As Child Protection Week begins, there are calls for the removal of NSW Family and Community Services minister Pru Goward for misleading parliament on her department’s chronic incapacity to protect children who are at risk of abuse.
Awareness of the pressing need to protect children is at an all time high, partly due to the torrent of revelations of church sexual abuse and the setting up of the Royal Commission into Institutional Responses to Child Sexual Abuse. We know that neglect and abuse within families is also rampant, and arguably much more difficult to act upon. The recent harrowing account of a day in the life of a DoCS caseworker published in the Fairfax papers suggests the problem is out of control.
But maximising child protection measures is only one step towards providing for young people’s emotional and physical well being. In itself, child protection is like giving vulnerable young people a security guard. They’re less likely to be abused, but they’re also unlikely to be empowered to grow as self-reliant human beings. For that, we need to honour them with constant respect and, most importantly, teach people how to do this when they become parents.
Respect is something parents do when they pay attention to their children in a loving rather than controlling manner. They enter into their child’s world and listen to their perspective as seriously as they do that of their adult friends. If something has to be dismissed as improbable, it’s the idea and not the child that must be cast aside. Affirmation is often a particular challenge for parents who were themselves brought up in an abusive home environment where the rule of the stick prevailed.

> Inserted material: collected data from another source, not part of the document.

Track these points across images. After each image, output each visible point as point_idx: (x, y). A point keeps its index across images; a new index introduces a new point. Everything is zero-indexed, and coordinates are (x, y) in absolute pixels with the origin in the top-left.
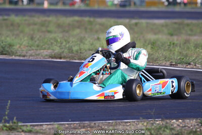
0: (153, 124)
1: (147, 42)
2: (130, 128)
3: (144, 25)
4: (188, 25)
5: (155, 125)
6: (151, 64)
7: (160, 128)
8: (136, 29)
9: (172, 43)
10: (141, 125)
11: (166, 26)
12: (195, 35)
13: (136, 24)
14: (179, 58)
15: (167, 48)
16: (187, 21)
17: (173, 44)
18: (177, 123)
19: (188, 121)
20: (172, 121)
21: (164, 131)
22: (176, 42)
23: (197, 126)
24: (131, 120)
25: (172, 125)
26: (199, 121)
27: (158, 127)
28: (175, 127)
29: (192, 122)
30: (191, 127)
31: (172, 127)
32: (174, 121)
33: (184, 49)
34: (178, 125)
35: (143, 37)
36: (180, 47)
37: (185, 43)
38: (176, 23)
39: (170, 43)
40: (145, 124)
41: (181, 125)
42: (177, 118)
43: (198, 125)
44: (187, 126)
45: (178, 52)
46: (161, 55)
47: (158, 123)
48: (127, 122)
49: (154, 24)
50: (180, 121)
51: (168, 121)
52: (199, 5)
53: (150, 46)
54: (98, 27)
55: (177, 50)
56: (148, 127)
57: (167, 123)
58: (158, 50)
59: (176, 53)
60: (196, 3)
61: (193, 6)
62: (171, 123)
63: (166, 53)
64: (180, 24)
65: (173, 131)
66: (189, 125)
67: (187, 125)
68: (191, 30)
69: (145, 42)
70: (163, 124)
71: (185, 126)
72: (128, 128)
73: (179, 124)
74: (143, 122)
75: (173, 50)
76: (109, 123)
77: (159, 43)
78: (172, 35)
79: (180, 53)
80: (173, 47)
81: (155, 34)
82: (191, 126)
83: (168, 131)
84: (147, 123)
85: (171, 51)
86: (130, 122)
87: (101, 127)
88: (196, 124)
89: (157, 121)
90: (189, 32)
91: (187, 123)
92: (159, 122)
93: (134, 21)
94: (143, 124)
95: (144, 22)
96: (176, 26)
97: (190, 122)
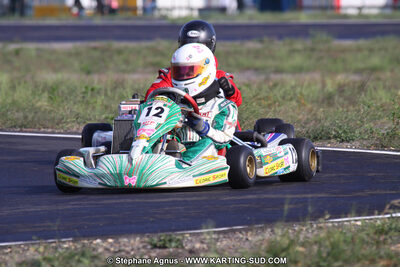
0: (56, 248)
1: (41, 88)
2: (12, 257)
3: (33, 53)
4: (120, 52)
5: (60, 250)
6: (50, 130)
7: (71, 256)
8: (17, 62)
9: (90, 88)
10: (34, 251)
11: (77, 54)
12: (134, 71)
13: (17, 53)
14: (104, 116)
15: (79, 99)
16: (117, 45)
17: (92, 90)
18: (104, 245)
19: (126, 240)
20: (95, 242)
21: (79, 261)
22: (96, 86)
23: (143, 250)
24: (13, 243)
25: (94, 249)
26: (147, 239)
27: (66, 254)
28: (101, 254)
29: (132, 241)
30: (132, 253)
31: (95, 253)
32: (99, 241)
33: (113, 99)
34: (107, 249)
35: (33, 77)
36: (106, 95)
37: (115, 88)
38: (95, 49)
39: (86, 88)
40: (41, 249)
41: (112, 249)
42: (104, 236)
43: (144, 247)
44: (124, 251)
45: (102, 104)
46: (68, 113)
47: (66, 246)
48: (5, 247)
49: (53, 52)
50: (110, 240)
51: (86, 241)
52: (140, 12)
53: (46, 94)
55: (99, 101)
56: (46, 255)
57: (84, 245)
58: (63, 101)
59: (98, 107)
60: (135, 9)
61: (129, 14)
62: (93, 246)
63: (79, 109)
64: (104, 50)
65: (97, 262)
66: (127, 249)
67: (123, 248)
68: (127, 62)
69: (36, 87)
70: (76, 249)
71: (120, 251)
72: (7, 258)
73: (108, 246)
74: (36, 246)
75: (92, 101)
77: (63, 88)
78: (88, 73)
79: (106, 107)
80: (92, 96)
81: (55, 70)
82: (132, 250)
83: (86, 261)
84: (45, 247)
85: (88, 103)
86: (10, 247)
88: (141, 246)
89: (64, 242)
90: (124, 67)
91: (124, 245)
92: (68, 244)
93: (12, 47)
94: (36, 250)
95: (31, 47)
96: (96, 54)
97: (129, 242)
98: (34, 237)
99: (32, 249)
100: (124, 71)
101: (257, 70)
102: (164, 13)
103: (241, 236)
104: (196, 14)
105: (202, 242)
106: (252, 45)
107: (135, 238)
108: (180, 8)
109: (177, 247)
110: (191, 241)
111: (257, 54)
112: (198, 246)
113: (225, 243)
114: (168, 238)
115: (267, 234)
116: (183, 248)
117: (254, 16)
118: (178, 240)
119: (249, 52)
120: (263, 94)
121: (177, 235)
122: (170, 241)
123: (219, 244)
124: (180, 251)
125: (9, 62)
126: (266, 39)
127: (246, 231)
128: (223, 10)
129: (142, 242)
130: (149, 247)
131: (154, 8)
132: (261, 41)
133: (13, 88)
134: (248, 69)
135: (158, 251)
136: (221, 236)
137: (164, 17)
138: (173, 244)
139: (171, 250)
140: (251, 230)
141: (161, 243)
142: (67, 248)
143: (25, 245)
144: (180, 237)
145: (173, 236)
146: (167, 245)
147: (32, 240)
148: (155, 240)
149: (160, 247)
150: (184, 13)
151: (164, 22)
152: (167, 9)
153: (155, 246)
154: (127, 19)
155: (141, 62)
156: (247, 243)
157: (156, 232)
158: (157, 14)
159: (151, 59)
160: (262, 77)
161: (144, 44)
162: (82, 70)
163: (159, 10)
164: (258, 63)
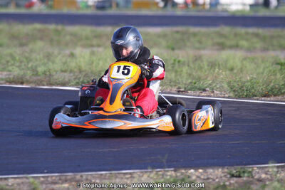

In schools, it achieves little to control bullying by putting a protective wall around children who are vulnerable. Instead modern personal development programs are teaching them how to offer and command respect, from both adults and their contemporaries. This includes lessons about power and control, how to identify when power is being misused, and what they can do about it. For those who are not themselves involved in the bullying, there is the distinction between the passive bystander and the active bystander.